# Storyline: Bayesian Loss for Crowd Count Estimation with Point Supervision
## Crowd Counting: Motivation and Current Approaches
- Crowd counting is crucial for various applications such as sports events, traffic monitoring[^CountCars], cells and bacteria from microscopic images [^CountObjects].
- Most state-of-the-art methods use density map estimation, converting point annotations (center of heads) to "ground-truth" density maps using Gaussian kernels [^MultiCount].
- These methods face limitations due to occlusions, varying object sizes, and shapes, leading to imperfect density maps.
- Another approach seen in earlier works is "detection-then-counting" i.e. segmenting individual scene objects
- This is computational expensive and mostly suitable for lower density crowds
- Also, image segmentation requires bounding box annotations which is cumbersome to produce
## Proposed Bayesian Loss
- Ma et al.[^Bayesian] introduce a novel loss function called Bayesian loss, which constructs a density contribution probability model from point annotations.

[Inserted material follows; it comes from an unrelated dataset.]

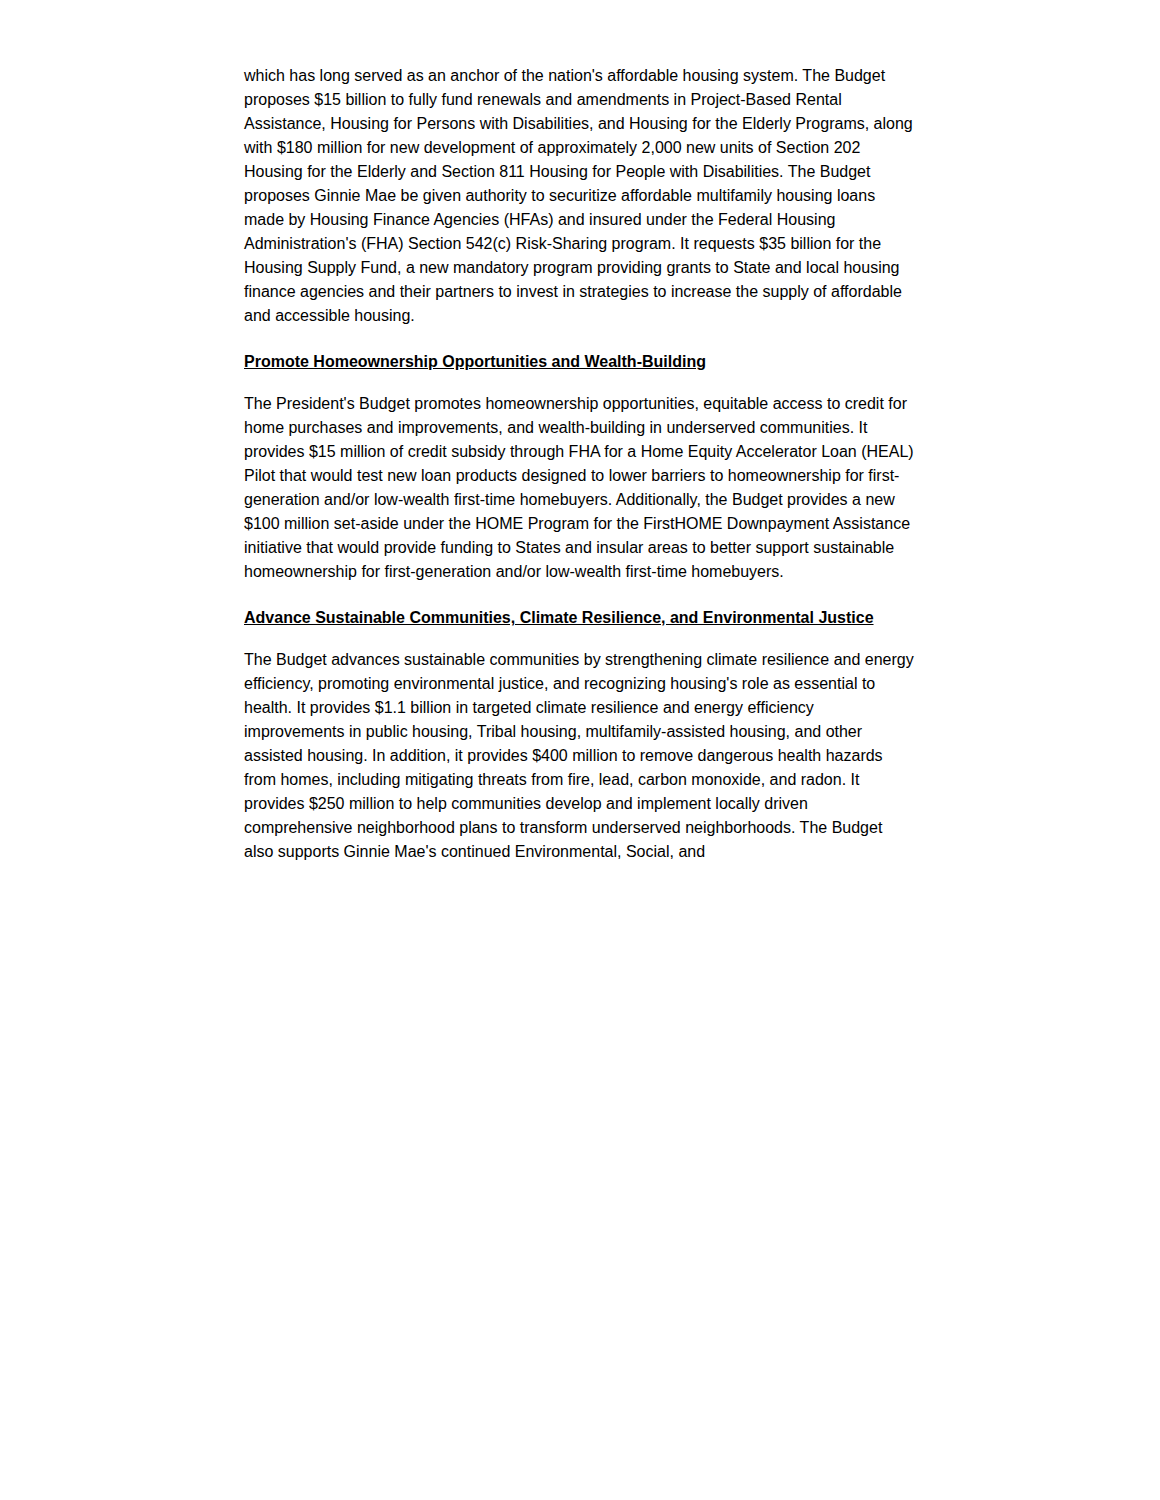which has long served as an anchor of the nation's affordable housing system. The Budget proposes $15 billion to fully fund renewals and amendments in Project-Based Rental Assistance, Housing for Persons with Disabilities, and Housing for the Elderly Programs, along with $180 million for new development of approximately 2,000 new units of Section 202 Housing for the Elderly and Section 811 Housing for People with Disabilities. The Budget proposes Ginnie Mae be given authority to securitize affordable multifamily housing loans made by Housing Finance Agencies (HFAs) and insured under the Federal Housing Administration's (FHA) Section 542(c) Risk-Sharing program. It requests $35 billion for the Housing Supply Fund, a new mandatory program providing grants to State and local housing finance agencies and their partners to invest in strategies to increase the supply of affordable and accessible housing.
Promote Homeownership Opportunities and Wealth-Building
The President's Budget promotes homeownership opportunities, equitable access to credit for home purchases and improvements, and wealth-building in underserved communities. It provides $15 million of credit subsidy through FHA for a Home Equity Accelerator Loan (HEAL) Pilot that would test new loan products designed to lower barriers to homeownership for first-generation and/or low-wealth first-time homebuyers. Additionally, the Budget provides a new $100 million set-aside under the HOME Program for the FirstHOME Downpayment Assistance initiative that would provide funding to States and insular areas to better support sustainable homeownership for first-generation and/or low-wealth first-time homebuyers.
Advance Sustainable Communities, Climate Resilience, and Environmental Justice
The Budget advances sustainable communities by strengthening climate resilience and energy efficiency, promoting environmental justice, and recognizing housing's role as essential to health. It provides $1.1 billion in targeted climate resilience and energy efficiency improvements in public housing, Tribal housing, multifamily-assisted housing, and other assisted housing. In addition, it provides $400 million to remove dangerous health hazards from homes, including mitigating threats from fire, lead, carbon monoxide, and radon. It provides $250 million to help communities develop and implement locally driven comprehensive neighborhood plans to transform underserved neighborhoods. The Budget also supports Ginnie Mae's continued Environmental, Social, and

- Instead of pixel-wise supervision, it supervises the count expectation at each annotated point, enhancing reliability.
- This approach focuses on the count expectation rather than constraining every pixel's value in the density map.

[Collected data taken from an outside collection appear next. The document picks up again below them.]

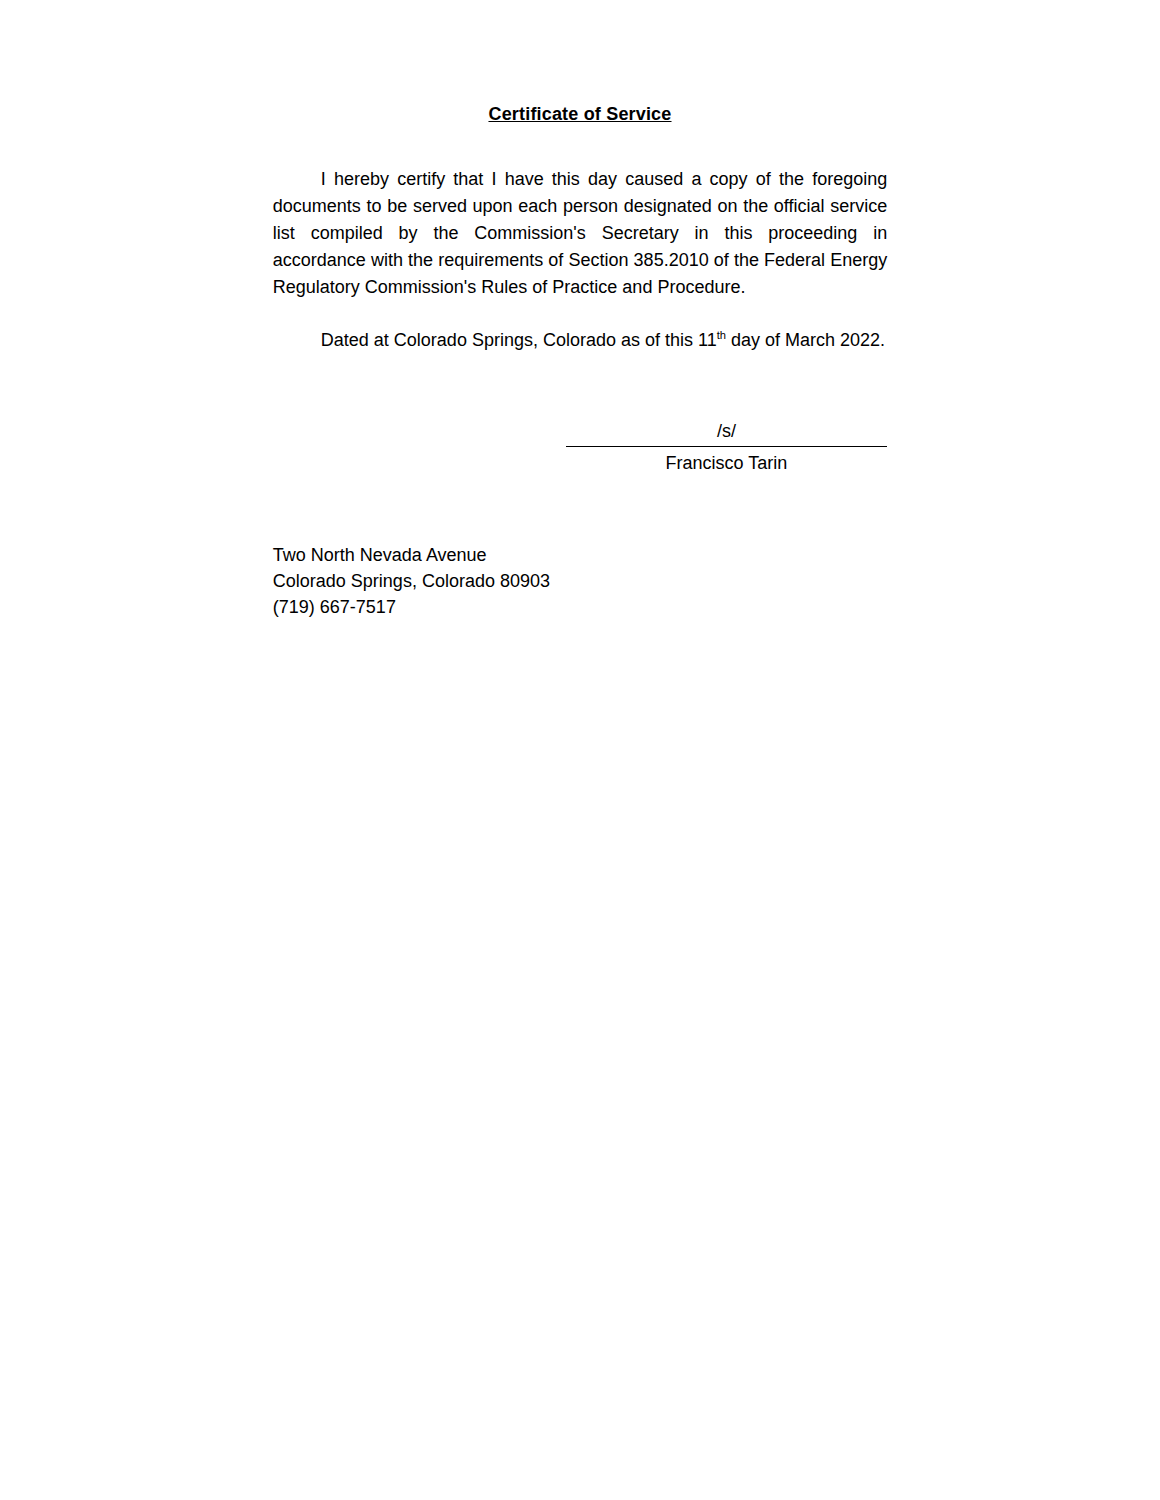Certificate of Service
I hereby certify that I have this day caused a copy of the foregoing documents to be served upon each person designated on the official service list compiled by the Commission's Secretary in this proceeding in accordance with the requirements of Section 385.2010 of the Federal Energy Regulatory Commission's Rules of Practice and Procedure.
Dated at Colorado Springs, Colorado as of this 11th day of March 2022.
/s/
Francisco Tarin
Two North Nevada Avenue
Colorado Springs, Colorado 80903
(719) 667-7517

- It does not rely on external detectors or multi-scale architectures, simplifying the model.
- Additional to their default *"Bayesian"* loss, they also present *"Bayesian+"* in which background pixel modelling is incorporated
- They evaluate their proposed loss on *VGG19* by comparing against SOTA methods and a baseline [^baseline] on the following crowd counting datasets: [UCF-QNRF](https://www.crcv.ucf.edu/data/ucf-qnrf/), [ShanghaiTechA](https://www.v7labs.com/open-datasets/shanghaitech), [ShanghaiTechB](https://www.v7labs.com/open-datasets/shanghaitech) and [UCF_CC_50](https://www.crcv.ucf.edu/data/ucf-cc-50/)

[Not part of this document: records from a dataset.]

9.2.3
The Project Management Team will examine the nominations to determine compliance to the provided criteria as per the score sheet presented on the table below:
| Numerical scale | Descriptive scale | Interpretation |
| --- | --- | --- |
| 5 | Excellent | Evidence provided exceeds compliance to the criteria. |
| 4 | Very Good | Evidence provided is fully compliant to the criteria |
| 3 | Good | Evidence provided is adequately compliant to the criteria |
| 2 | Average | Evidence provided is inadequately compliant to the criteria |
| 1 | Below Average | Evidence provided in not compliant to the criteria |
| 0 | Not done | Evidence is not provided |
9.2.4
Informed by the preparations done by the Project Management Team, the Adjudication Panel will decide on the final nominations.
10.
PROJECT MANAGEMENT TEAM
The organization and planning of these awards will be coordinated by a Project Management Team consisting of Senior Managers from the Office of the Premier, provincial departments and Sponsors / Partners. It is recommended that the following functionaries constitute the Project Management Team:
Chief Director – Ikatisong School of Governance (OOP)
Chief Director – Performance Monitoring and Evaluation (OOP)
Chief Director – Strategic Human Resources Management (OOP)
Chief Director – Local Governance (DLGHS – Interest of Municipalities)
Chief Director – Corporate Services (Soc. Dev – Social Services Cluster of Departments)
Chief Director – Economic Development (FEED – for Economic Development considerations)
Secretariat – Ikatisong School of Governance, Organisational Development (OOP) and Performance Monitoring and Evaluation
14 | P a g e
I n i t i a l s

- Both *Bayesian* and *Bayesian+* outperform the baseline on all the four benchmarks
- *Bayesian+* reduces the MAE and MSE of the best method (CL-CNN) by 43.3 and 36.2 respectively on the hardest dataset: UCF-QNRF (with scores MAE: 88.7, MSE: 154.8)
## Our Ablation Study: Motivation
- No ablations (nor replications) have been conducted on this work so far
- It is worthwhile to find out whether the Bayesian loss proposed by Ma et al. generalizes to:
- **Architectures other than the backbone proposed in their work** - to demonstrate that their loss is model-agnostic. The paper mentions that their "proposed loss functions can be readily applied to any network structure to improve its performance on the crowd counting task", but they have only presented experiment results on VGG-19.
- **Datasets with non-human crowds (e.g. cells, bacteria, vehicles in traffic)** - to expand the usability of their proposed method. The authors of the paper only evaluate their method on human crowds, which provides no guarantees that their proposed loss function would also be suitable for other applications.
<!-- - Why is it good to count something other than humans?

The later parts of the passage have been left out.